CONSIGNE DE TRAVAIL 1 >> Dans le texte sur la situation budgétaire, relevez chacun des renseignements donnés entre le titre et le premier paragraphe sur l'auteur et sur la publication.
CONSIGNE DE TRAVAIL 2 >>
Répondez brièvement aux questions suivantes sur le texte sur la situation budgétaire.
(a) De combien de points de PIB les déficits publics sont-ils inférieurs, en moyenne, par rapport à il y a deux ans ?
(b) Quelle couleur représente, dans le graphique, l'évolution prévue aujourd'hui ?
(c) Sur quelle période portent les prévisions du ratio dette publique/PIB présentées dans le graphique ?
CONSIGNE DE TRAVAIL 3 >> Recopiez le passage du texte sur la situation budgétaire depuis « Dans la majorité » jusqu'à « une longue période. » inclus.
[TEXTE DE L'EXERCICE]
Situation budgétaire : apprenons à voir le verre à moitié plein

Par Carlo Cottarelli, Directeur, Département des finances publiques, Fonds monétaire international
Affiché le 21 septembre 2011 par le blog du FMI - iMFdirect

Dans le climat actuel d’extrême nervosité des marchés et de sinistrose économique, il est facile de sombrer dans le pessimisme, jusqu’à l’excès et, partant, à l’heure où les mauvaises nouvelles tombent les unes après les autres, d’oublier les progrès réalisés ces dernières années.

Dans de nombreux pays avancés, la dette et les déficits publics restent à des niveaux très élevés mais cela ne doit pas faire oublier les progrès importants réalisés par ces pays en matière d’ajustement. Pratiquement partout, les déficits publics sont en net recul puisqu’ils sont inférieurs de 2¼ points de PIB en moyenne par rapport à il y a deux ans.


Dans la majorité des pays, les perspectives budgétaires sont plus encourageantes que nous ne l’anticipions il y a deux ans. Prenons l’exemple des cinq premières économies européennes. Le graphique ci-dessous indique, en gris, l’évolution du ratio dette publique/PIB que nous prévoyions il y a deux ans pour la période 2012-2014 et, en bleu, l’évolution que nous prévoyons aujourd’hui pour cette même période. Comme on peut le constater, nous avons revu à la baisse nos prévisions d’augmentation des ratios d’endettement. Dans certains cas, nous prévoyons même une baisse de ces ratios, compte tenu des engagements de réduction des déficits pris par ces pays sur une longue période.
[/TEXTE DE L'EXERCICE]
[BLOC DE DONNÉES]
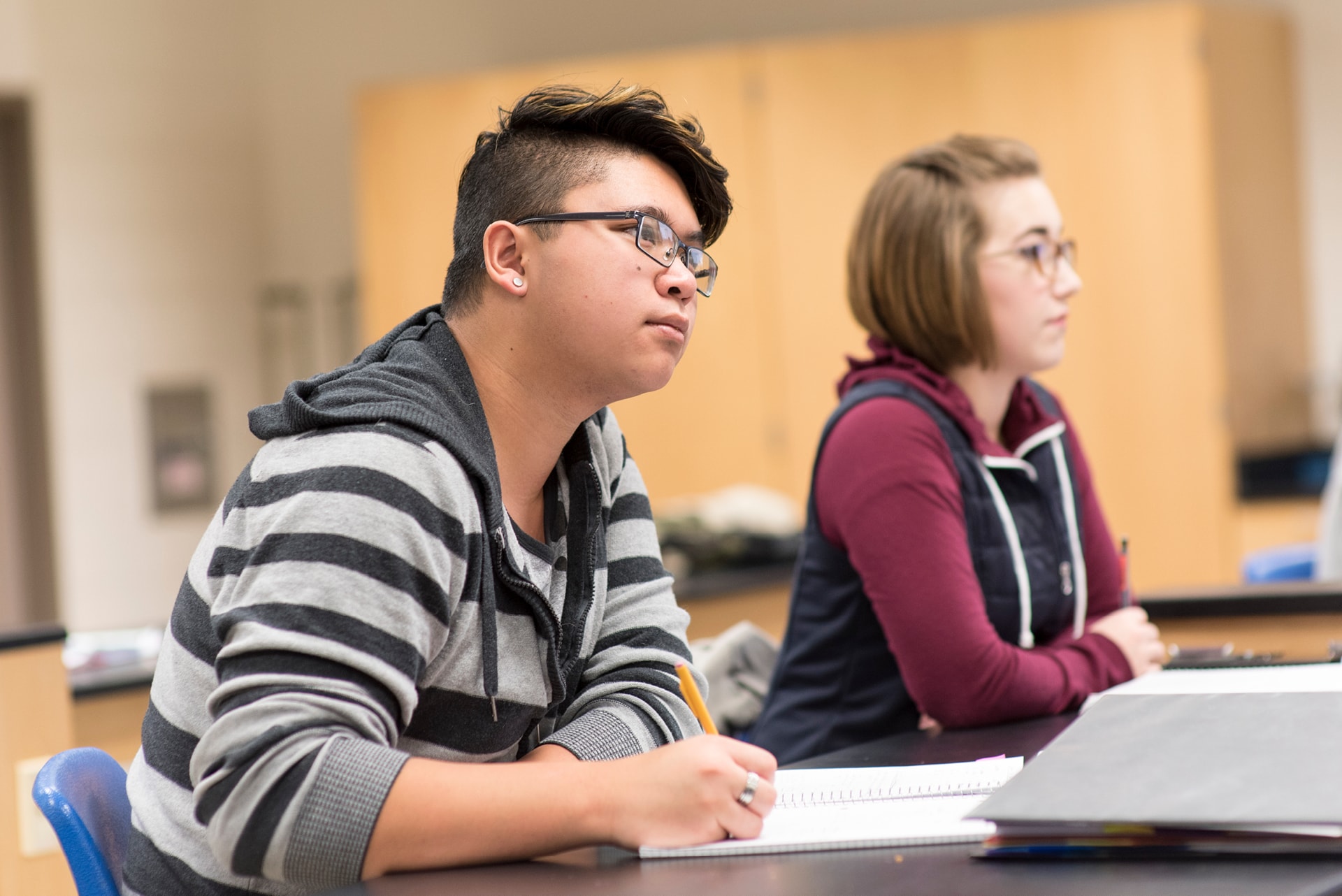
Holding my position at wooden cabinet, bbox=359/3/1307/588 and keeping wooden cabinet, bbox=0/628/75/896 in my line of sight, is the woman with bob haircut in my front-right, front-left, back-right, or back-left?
front-left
[/BLOC DE DONNÉES]
ZONE DE RÉPONSE 1 >>
- Carlo Cottarelli
- Directeur
- Département des finances publiques
- Fonds monétaire international
- 21 septembre 2011
- blog du FMI - iMFdirect

ZONE DE RÉPONSE 2 >>
(a) 2¼ points de PIB.
(b) Le bleu.
(c) 2012-2014.

ZONE DE RÉPONSE 3 >>
Dans la majorité des pays, les perspectives budgétaires sont plus encourageantes que nous ne l’anticipions il y a deux ans. Prenons l’exemple des cinq premières économies européennes. Le graphique ci-dessous indique, en gris, l’évolution du ratio dette publique/PIB que nous prévoyions il y a deux ans pour la période 2012-2014 et, en bleu, l’évolution que nous prévoyons aujourd’hui pour cette même période. Comme on peut le constater, nous avons revu à la baisse nos prévisions d’augmentation des ratios d’endettement. Dans certains cas, nous prévoyons même une baisse de ces ratios, compte tenu des engagements de réduction des déficits pris par ces pays sur une longue période.